The Security Council has asked us to do so. I have heard a great many arguments in this building about domestic jurisdiction. I have myself on many occasions on behalf of my Government, taken the view that very few people can take shelter under domestic jurisdiction. But that the Security Council intends to give instructions about the Constitution of another country is the meaning of this declaration, for if the Constitution of Kashmir has to be interfered with, so has the Constitution of India.

 

Finally, I submit that the Constituent Assembly Act is what in law is called a declaratory act. It does not create anything; it simply affirms the existing state of affairs. And that is what Sir Benegal Rau told the Council. In fact, the Constituent Assembly of Kashmir could not bind the Union of India. If the Constituent Assembly passed some provision which was inconsistent with the Act of the Union, then that would be ultra vires, and no question of binding the Security Council by a resolution passed by a subordinate legislature, or even a national legislature, would arise.

 

I would like to read what Sir Benegal Rau said in 1951, which was six years ago, and my Government takes the view that in this case particularly, six years have changed a lot of things. At that time Sir Benegal Rau said:

 

"rn effect, therefore, the revised draft resolution continues to ignore the basic facts of the situation in Kashmir, and it includes provisions which we have all along made amply clear that we cannot accept. For a peaceful settlement of the problem it is essential that a peaceful atmosphere should be created. The continuous and intensive propaganda in Pakistan for 'jehad', and the levelling of wild and baseless charges against India, hardly provide a suitable background. Nor is the periodic re-agitation of the matter and the constant reopening of closed issues calculated to promote a peaceful settlement of the question. India desires peace above everything, peace for the world and peace with all its neighbours. But there can be no lasting peace which is not based on fairness and justice." [528th meeting, para. 22]. The only effect that this draft resolution can have, so far as our part of the world is concerned, is to re-agitate this question.
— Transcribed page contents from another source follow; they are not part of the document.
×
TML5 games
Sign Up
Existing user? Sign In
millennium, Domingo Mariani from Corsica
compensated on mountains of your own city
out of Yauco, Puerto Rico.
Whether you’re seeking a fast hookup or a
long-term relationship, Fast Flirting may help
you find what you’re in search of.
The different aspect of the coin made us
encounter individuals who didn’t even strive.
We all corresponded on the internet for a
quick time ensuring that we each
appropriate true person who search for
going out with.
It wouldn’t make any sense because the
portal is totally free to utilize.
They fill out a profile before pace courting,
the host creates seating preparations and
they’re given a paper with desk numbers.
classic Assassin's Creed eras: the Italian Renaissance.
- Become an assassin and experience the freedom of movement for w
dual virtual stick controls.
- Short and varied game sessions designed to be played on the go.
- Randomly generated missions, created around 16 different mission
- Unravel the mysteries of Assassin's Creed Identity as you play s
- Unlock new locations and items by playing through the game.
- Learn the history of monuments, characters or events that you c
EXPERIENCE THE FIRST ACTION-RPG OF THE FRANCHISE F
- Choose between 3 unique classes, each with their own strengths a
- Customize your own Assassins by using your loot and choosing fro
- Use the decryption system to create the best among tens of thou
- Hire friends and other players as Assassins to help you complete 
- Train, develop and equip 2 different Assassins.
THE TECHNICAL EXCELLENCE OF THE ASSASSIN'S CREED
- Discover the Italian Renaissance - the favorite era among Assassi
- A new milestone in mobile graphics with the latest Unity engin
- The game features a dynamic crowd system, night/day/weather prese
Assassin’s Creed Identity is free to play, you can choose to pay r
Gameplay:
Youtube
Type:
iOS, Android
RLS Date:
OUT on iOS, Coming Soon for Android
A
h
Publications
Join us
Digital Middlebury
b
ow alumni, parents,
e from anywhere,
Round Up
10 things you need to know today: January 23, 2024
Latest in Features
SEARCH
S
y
It is contrary to the purpose of the Charter under which the United Nations is supposed to be a place for harmonizing conflicting interests. This merely shows the apple of discord once more. It makes no contribution to any settlement because, irrespective of any resolution, there are only two ways in which any settlement can be reached. One is imposition; and I submit that the United Nations has no power under the Charter of imposing a settlement. The other is by the agreement of the two parties. Therefore, today to record another resolution which reaffirms something that one party has rejected, reaffirms the large number of resolutions which we have rejected and which are eclipsed or absorbed by the resolutions of 13 August 1948 and 8 January 1949, is, in our submission, not calculated to promote the purposes of the United Nations or of the exercise by the Security Council of the tasks entrusted to it.

 

I have no doubt that those who submitted this draft resolution were moved by the highest motives. I have no. doubt that they believe this to be a step towards what they think is a settlement. But my Government has not merely to look at the sentiment involved in this matter; it must also look at its implications and its consequences. I therefore wish to state that our attitude towards this draft resolution is the same as our attitude towards previous resolutions.